How it works
Session generates a 66-character Account ID locally on first launch — that string is the only identity tied to your messages. Outbound messages are wrapped in three layers of encryption and pushed through onion-routed paths across the Session service node network, the decentralised infrastructure inherited from the Oxen project. Until a recipient comes online, ciphertext sits encrypted on a swarm of service nodes, none of which can see content, sender, and recipient together. The desktop, iOS and Android clients are first-party builds; F-Droid and a self-built APK route are also available. End-to-end encryption uses the Session Protocol, a derivative of the Signal Protocol stripped of the long-term phone-number identifier and reworked to function over the Foundation's decentralised store-and-forward network.
KYC & privacy
Account creation asks for nothing. There is no signup form, no email check, no SMS code — the device generates a key pair, the public half becomes your Account ID, and the private half stays on the device. There is no central server to subpoena because there is no central server: messages are queued across rotating service nodes, and the client uses onion requests so that no single node ever sees both ends of a conversation. The clients are released under GPLv3 with portions under BSD/MIT, and the source tree is publicly auditable on GitHub.

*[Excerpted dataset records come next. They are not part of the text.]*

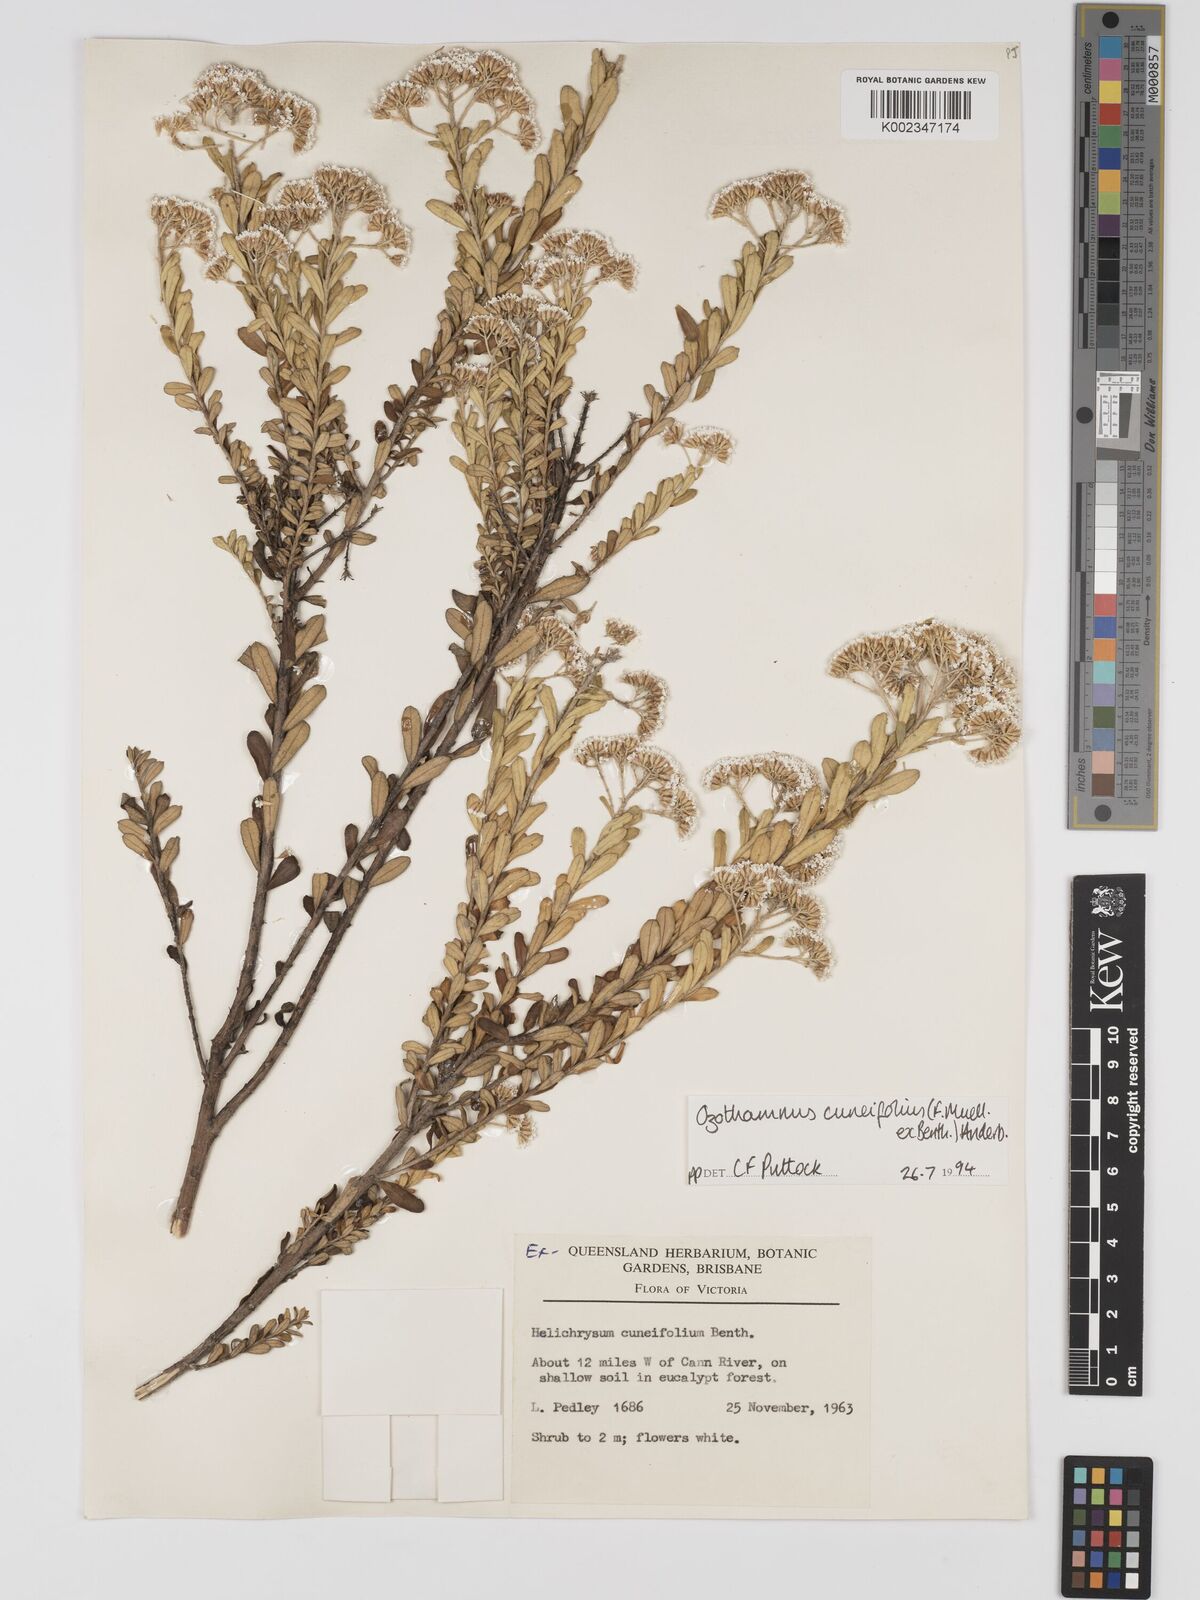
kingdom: Plantae
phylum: Tracheophyta
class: Magnoliopsida
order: Asterales
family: Asteraceae
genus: Ozothamnus
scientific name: Ozothamnus cuneifolius
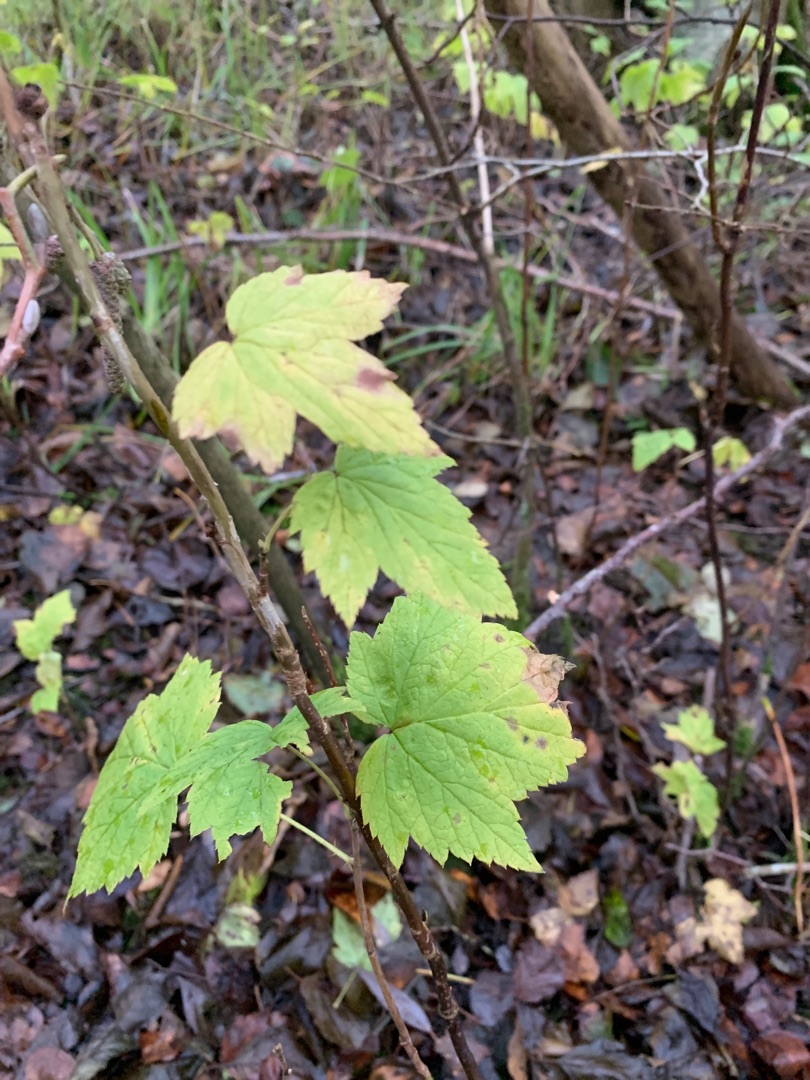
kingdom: Plantae
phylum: Tracheophyta
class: Magnoliopsida
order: Saxifragales
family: Grossulariaceae
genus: Ribes
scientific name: Ribes nigrum
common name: Solbær
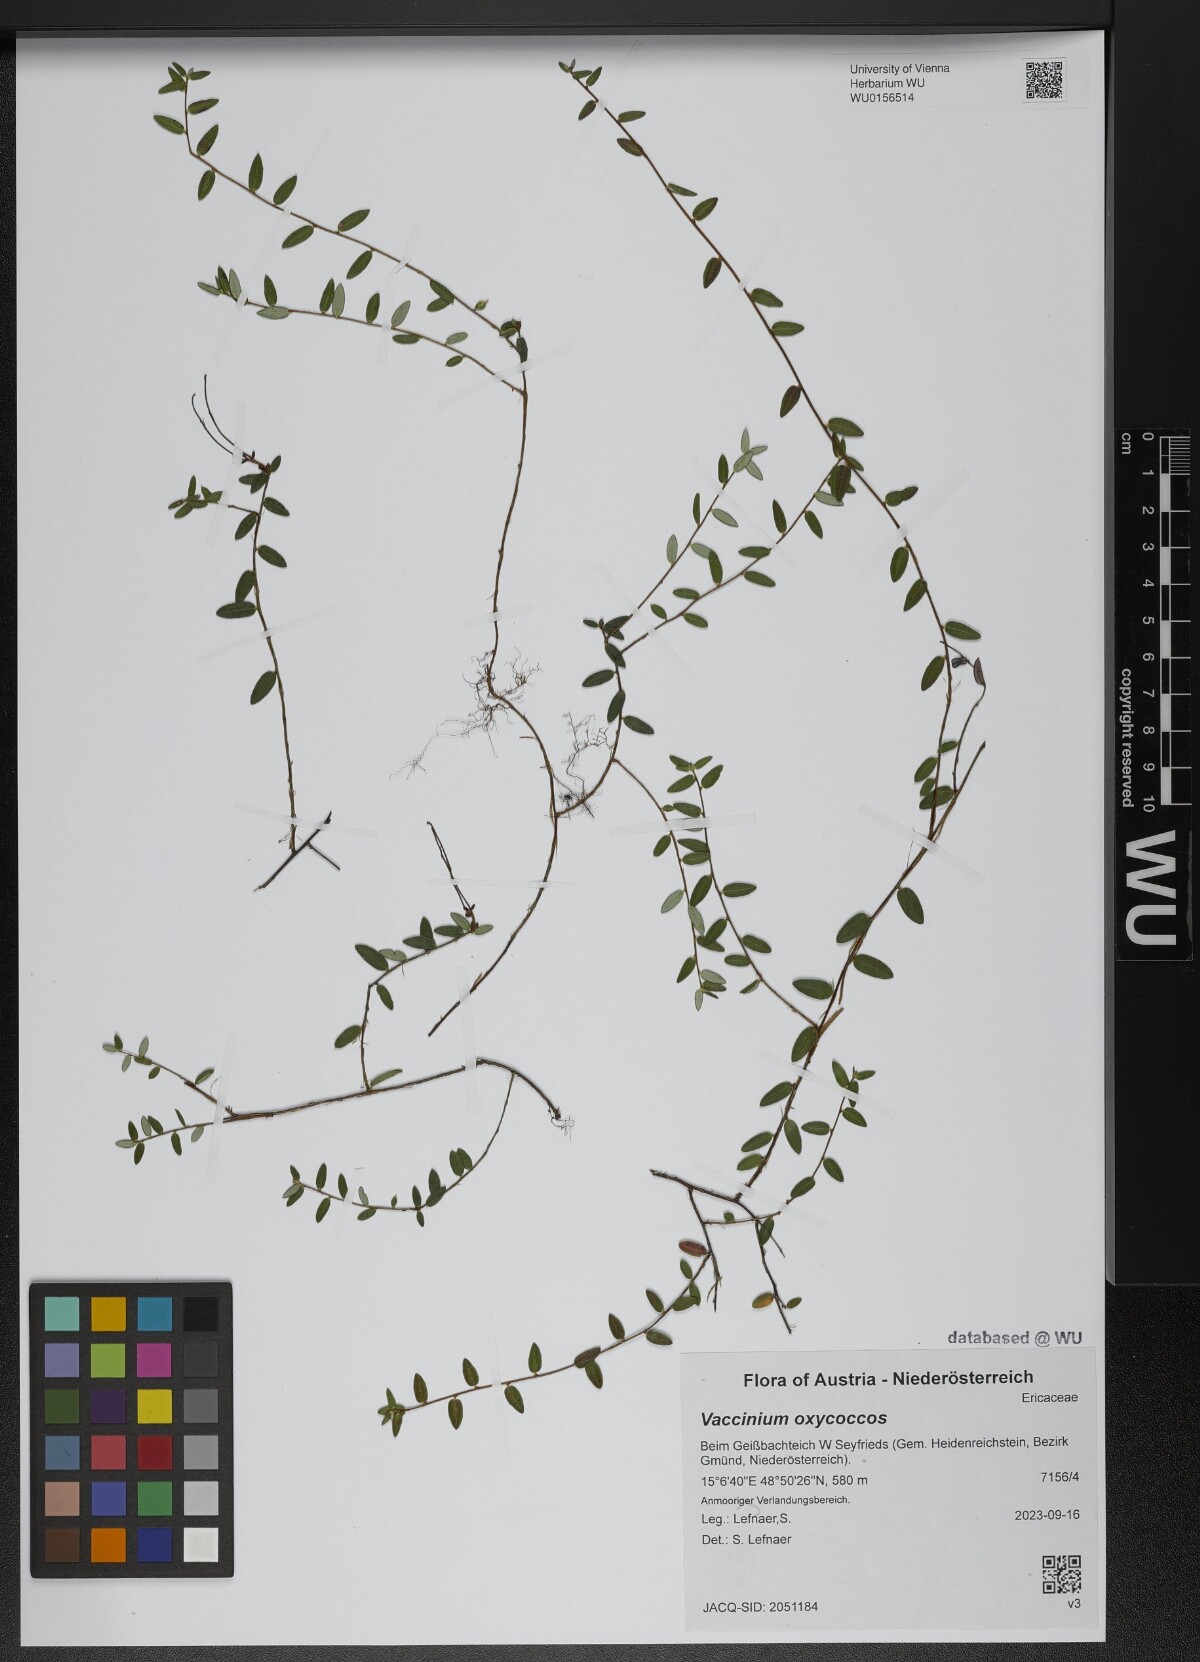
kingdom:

Quarkslab audited Session in 2020–2021 across desktop, iOS and Android, raising 16 issues; only one was rated severe (a TLS-verification gap in the Android service-node lookup) and all findings were patched inside the audit window.
Strengths and limits
The strongest point is structural: there is no phone number to leak, no email to correlate, no operator who can be compelled to dump a user table because the user table does not exist. Stewardship matters too. When the Australian Federal Police began making house calls and the local e-Safety Commissioner pushed for industry-wide data-retention rules, OPTF stepped down in October 2024 and the Session Technology Foundation took over from Switzerland. The limits are real. The 66-character Account ID is a usability tax — it is not memorable, and you have to share it through QR or an out-of-band channel — and Session's metadata-minimisation comes at a feature cost: iOS push notifications can be flaky, voice and video calls are still maturing, and the Quarkslab audit is now four years old with no published follow-up. The on-network coin used to incentivise service nodes is OXEN, whose price drift is a separate variable from the messenger's privacy guarantees but worth knowing about.
Verdict
Session is what you reach for when you do not want a phone number sitting in someone's database. It is not the smoothest chat app — Signal still wins on call quality and reliability — but on the metric the project picks, metadata leakage, it ships the most thoroughly engineered answer of any mainstream client. Grade: A- (8.9/10). Trust: LEGIT.
Session is what you reach for when you do not want a phone number sitting in someone's database. It is not the smoothest chat app, but on metadata leakage it ships the most thoroughly engineered answer of any mainstream client. Grade: A- (8.9/10). Trust: LEGIT.